The mutation can be spontaneous or inherited and results in abnormal production of the dystrophin protein. The DMD gene is expressed predominantly in skeletal, smooth and cardiac muscle thus an impairment in dystrophin production primarily affects these types of muscle.[1] However, some variants of dystrophin are also expressed in the brain which might explain the cognitive impairments that can be observed with BMD and DMD.[1]
Cross-sections of muscle affected by DMD are “characterized by variable degrees of atrophy, hypertrophy, myonecrosis, regeneration and endomysial fibrosis.”[1] Muscles affected by BMD show similar but milder changes compared to muscles of boys with DMD of the same age. Research findings suggest that dystrophin loss in combination with calcium influx (from membrane damage) and muscle contraction causes damage to muscle tissue.[1]
In a review by Wilson et al (2018),[1] the authors reference Monaco et al's reading frame theory which argues that “if a deletion leads to a shift in the open reading frame, then premature termination results in a truncated protein (or no protein), which is often associated with the DMD phenotype (Blake et al., 2002). By contrast, if a deletion does not result in a frameshift, then a partially functional, abnormally small dystrophin protein is often produced, resulting in the BMD phenotype (Blake et al., 2002).” Wilson et al (2018) note that although >90% of cases support this theory, some contradictory cases have been documented (e.g. milder phenotype despite out-of-frame deletions and severe phenotype despite deletions that did not disrupt the reading frame) therefore there may be additional modifiers that affect the phenotype of the disease.[1]
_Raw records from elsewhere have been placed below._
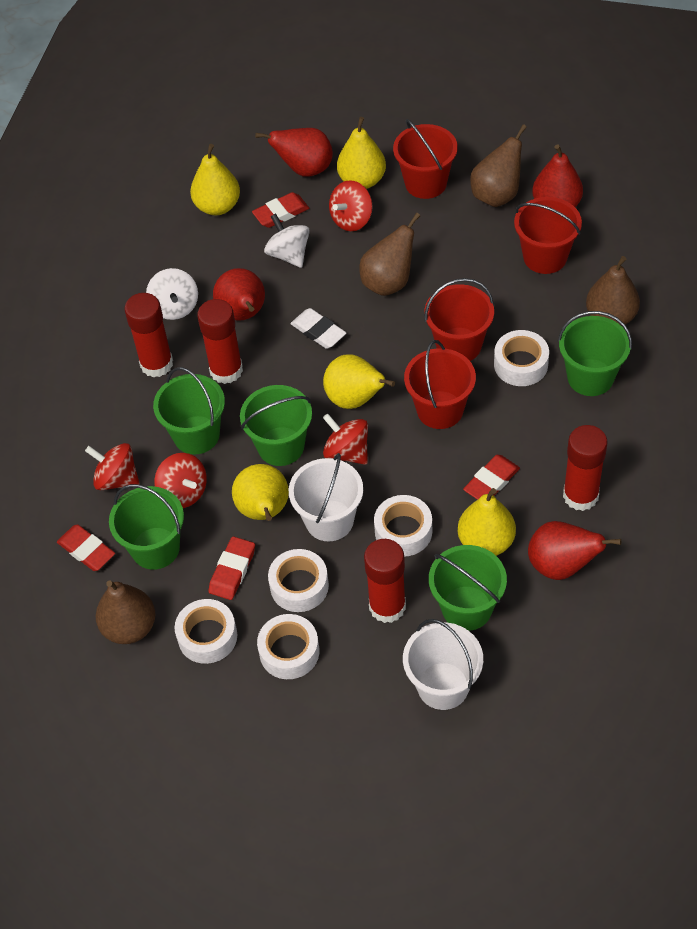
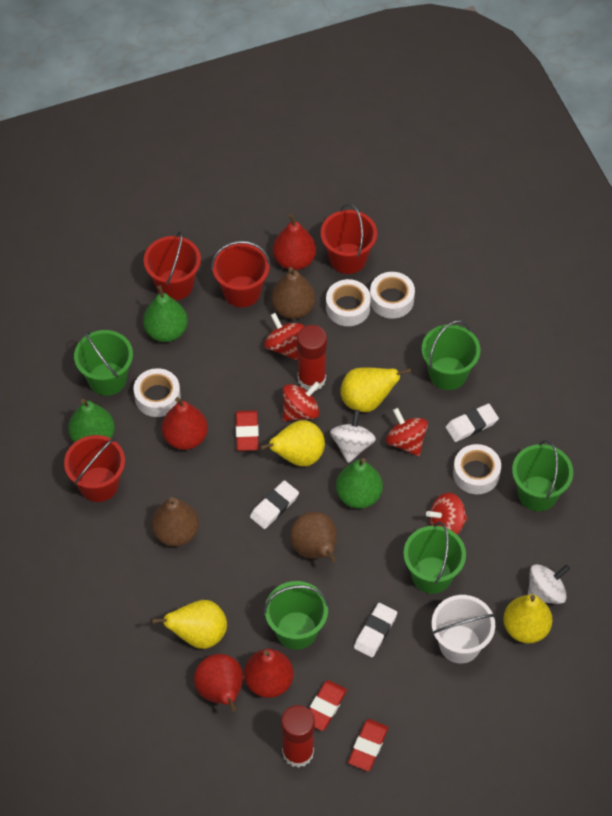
brown pear: [96,581,156,644] [359,213,420,296] [470,124,527,207] [586,256,640,326] = 4 -> [151,497,199,546] [271,267,316,319] [290,512,337,562] = 3
green pear: none = 0 -> [68,399,115,443] [143,285,188,342] [336,458,383,509] = 3
red eraser: [57,524,115,571] [208,536,255,600] [252,192,309,228] [463,455,520,500] = 4 -> [236,410,259,451] [310,680,347,731] [348,719,388,771] = 3
red glue stick: [125,293,173,377] [197,299,243,384] [364,539,406,623] [563,425,608,511] = 4 -> [281,705,315,768] [297,325,327,391] = 2
white bucket: [289,453,363,541] [403,619,483,710] = 2 -> [432,595,495,664] = 1
white eraser: [291,308,346,349] = 1 -> [250,480,299,529] [354,603,397,657] [446,403,499,442] = 3
white tape: [175,599,237,664] [257,614,319,679] [268,549,329,612] [374,495,432,556] [494,330,549,386] = 5 -> [134,368,181,417] [326,279,371,326] [370,272,415,319] [453,444,501,494] = 4
yellow pear: [190,144,240,215] [232,464,289,521] [323,354,395,409] [337,117,386,189] [458,488,516,556] = 5 -> [151,600,227,649] [260,420,325,466] [340,367,411,412] [503,594,553,643] = 4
Boys with DMD are usually diagnosed at 4 or 5 years old, are often wheelchair dependent in their early teenage years and die from cardiorespiratory complications at around 30 years old. In contrast, those with BMD experience later onset of dysfunction and diagnosis (mean onset 12 years old), remain ambulatory into their 20s, have more variable onset of cardiac issues and have longer life expectancy.